« Ca a marché ton activité ? »

Il y a des questions qui, en apparence, sont anodines.
Et qui pourtant touchent juste là où ça fait mal.

« Tu fais encore des soins énergétiques ? »
« Tu as bien fait de reprendre un salariat, vu que l’indépendance n’a pas marché. »

Ces phrases, je les entends encore.
Elles ne sont pas toujours malveillantes. Elles sont souvent le reflet d’un besoin de classer, de comprendre vite, de ranger les parcours dans des cases rassurantes.

Mais elles disent surtout quelque chose de plus large : notre difficulté collective à penser les trajectoires autrement qu’en termes de réussite ou d’échec.

Ce que ces questions racontent

Quand on me demande si je fais « encore » des soins énergétiques, ce n’est pas seulement une question sur une pratique.
C’est souvent une tentative de figer une personne dans une identité passée.

Comme si évoluer devait forcément s’expliquer.
Comme si changer de forme était suspect.

Pendant longtemps, j’ai utilisé certains outils, certaines pratiques. Elles m’ont appris à écouter, à percevoir finement ce qui se joue, à être attentive à ce qui ne se dit pas.

Aujourd’hui, le cœur de mon travail a déplacé son centre de gravité.
Je ne fais plus « sur » les personnes.
Je soutiens leur capacité à penser, à clarifier et à décider par elles-mêmes.

Ce n’est pas une rupture.
C’est une transformation.

L’indépendance n’est pas un test à réussir

Quand on me dit que reprendre un salariat serait la preuve que l’indépendance « n’a pas marché », quelque chose se crispe.
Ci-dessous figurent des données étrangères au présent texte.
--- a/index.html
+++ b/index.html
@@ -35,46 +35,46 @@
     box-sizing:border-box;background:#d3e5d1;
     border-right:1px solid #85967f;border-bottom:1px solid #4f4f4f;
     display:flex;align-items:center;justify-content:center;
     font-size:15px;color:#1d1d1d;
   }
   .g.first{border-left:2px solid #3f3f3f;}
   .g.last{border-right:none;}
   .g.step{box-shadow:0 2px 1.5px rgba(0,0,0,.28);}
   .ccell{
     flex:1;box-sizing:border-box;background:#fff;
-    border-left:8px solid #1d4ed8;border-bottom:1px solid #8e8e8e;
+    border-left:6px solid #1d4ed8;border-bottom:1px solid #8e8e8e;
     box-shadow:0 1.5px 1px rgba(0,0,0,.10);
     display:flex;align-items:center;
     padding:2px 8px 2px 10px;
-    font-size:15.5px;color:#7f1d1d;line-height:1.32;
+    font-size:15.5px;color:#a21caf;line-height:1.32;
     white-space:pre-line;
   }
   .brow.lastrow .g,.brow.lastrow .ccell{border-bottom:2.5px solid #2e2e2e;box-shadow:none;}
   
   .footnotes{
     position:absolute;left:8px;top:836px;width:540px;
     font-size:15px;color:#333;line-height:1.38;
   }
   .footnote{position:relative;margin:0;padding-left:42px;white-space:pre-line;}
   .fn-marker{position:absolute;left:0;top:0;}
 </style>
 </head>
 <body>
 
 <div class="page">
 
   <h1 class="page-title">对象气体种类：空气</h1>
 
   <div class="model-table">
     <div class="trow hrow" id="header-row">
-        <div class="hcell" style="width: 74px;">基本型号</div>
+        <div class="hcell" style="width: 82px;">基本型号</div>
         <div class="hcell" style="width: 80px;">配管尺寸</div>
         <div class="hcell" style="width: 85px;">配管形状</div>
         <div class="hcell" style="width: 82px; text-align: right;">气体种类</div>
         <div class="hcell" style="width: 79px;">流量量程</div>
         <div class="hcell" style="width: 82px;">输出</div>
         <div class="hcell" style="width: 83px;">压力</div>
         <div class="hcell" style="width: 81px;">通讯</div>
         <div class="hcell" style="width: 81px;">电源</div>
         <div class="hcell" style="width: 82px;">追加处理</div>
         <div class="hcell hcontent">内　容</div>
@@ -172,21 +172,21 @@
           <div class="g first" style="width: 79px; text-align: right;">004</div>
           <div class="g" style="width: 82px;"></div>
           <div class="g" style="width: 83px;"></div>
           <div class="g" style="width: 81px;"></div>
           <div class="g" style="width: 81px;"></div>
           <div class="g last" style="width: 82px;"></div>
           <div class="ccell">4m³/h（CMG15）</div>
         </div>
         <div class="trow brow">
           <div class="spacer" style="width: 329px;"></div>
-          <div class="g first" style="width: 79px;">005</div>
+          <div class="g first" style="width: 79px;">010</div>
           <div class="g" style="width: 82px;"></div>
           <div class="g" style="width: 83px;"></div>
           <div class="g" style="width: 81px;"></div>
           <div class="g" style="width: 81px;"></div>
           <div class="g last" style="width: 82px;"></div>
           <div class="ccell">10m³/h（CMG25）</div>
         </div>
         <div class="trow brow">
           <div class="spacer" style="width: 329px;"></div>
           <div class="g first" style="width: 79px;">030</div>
Parce que cette phrase repose sur une idée profondément ancrée :
qu’un parcours devrait être linéaire.

Entreprendre serait un saut héroïque.
Revenir vers un cadre salarié serait un recul.

Cette lecture est violente.
Elle nie la réalité matérielle.
Elle invisibilise la fatigue, la charge mentale, les responsabilités.
Elle transforme des choix d’équilibre en verdicts d’échec.
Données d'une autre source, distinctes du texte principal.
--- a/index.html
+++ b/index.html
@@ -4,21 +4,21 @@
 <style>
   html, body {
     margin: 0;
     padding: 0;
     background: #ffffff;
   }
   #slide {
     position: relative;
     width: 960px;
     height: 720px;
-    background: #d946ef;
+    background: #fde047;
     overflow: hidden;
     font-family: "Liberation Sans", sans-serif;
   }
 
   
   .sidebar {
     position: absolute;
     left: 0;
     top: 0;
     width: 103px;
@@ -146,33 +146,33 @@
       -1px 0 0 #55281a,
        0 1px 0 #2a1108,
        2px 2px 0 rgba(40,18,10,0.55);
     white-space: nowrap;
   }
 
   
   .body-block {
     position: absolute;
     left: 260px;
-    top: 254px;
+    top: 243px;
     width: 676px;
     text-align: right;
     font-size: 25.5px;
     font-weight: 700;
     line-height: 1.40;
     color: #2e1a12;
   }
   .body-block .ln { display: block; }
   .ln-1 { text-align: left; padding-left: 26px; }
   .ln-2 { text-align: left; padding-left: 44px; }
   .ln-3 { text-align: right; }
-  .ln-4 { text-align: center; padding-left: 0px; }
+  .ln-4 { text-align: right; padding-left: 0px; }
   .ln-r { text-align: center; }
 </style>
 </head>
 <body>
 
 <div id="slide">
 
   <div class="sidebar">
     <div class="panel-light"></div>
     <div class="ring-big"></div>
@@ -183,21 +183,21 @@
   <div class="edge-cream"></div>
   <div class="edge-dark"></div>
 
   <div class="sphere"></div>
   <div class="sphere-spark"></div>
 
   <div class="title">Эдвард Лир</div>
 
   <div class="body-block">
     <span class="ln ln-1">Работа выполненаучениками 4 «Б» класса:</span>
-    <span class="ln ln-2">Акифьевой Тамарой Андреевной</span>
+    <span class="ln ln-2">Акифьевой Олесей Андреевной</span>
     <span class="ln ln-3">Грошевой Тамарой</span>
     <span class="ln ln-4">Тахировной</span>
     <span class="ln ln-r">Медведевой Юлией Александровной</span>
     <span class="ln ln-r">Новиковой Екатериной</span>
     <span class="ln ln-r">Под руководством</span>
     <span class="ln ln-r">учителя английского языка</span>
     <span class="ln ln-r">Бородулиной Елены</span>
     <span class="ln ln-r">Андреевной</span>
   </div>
Pourtant, ajuster sa trajectoire n’est pas renoncer.
C’est faire avec le réel.

Ce que j’ai appris en chemin

Mes expériences m’ont appris une chose essentielle :
penser et décider ne se fait jamais hors sol.

Nos choix sont traversés par :

  • nos histoires personnelles,
  • nos émotions,
  • nos contraintes matérielles,
  • mais aussi par des normes sociales et politiques souvent invisibles.

Faire comme si tout était une question de volonté individuelle est une fiction.
Une fiction confortable pour les systèmes.
Beaucoup moins pour les individus.

Changer de forme n’est pas échouer

Reprendre un salariat n’efface pas ce que j’ai construit.
Entreprendre n’a pas été une parenthèse ratée.

Cela a été un temps d’apprentissage, de lucidité, d’affinage.

Aujourd’hui, je compose autrement.
Avec plus de justesse.
Plus de soutenabilité.

Et si je continue d’accompagner, c’est précisément pour cela :
parce que je sais combien il est difficile de penser librement quand les injonctions hurlent.

Pourquoi j’écris cela ici

Parce que ces questions ne me concernent pas seulement.
Elles traversent beaucoup de parcours, souvent en silence.

Écrire, pour moi, c’est reprendre la main sur le récit.
Refuser les lectures simplistes.
Rendre visibles les zones grises.

Et rappeler ceci :
changer de forme n’est pas échouer.
C’est rester fidèle à ce qui est vivant.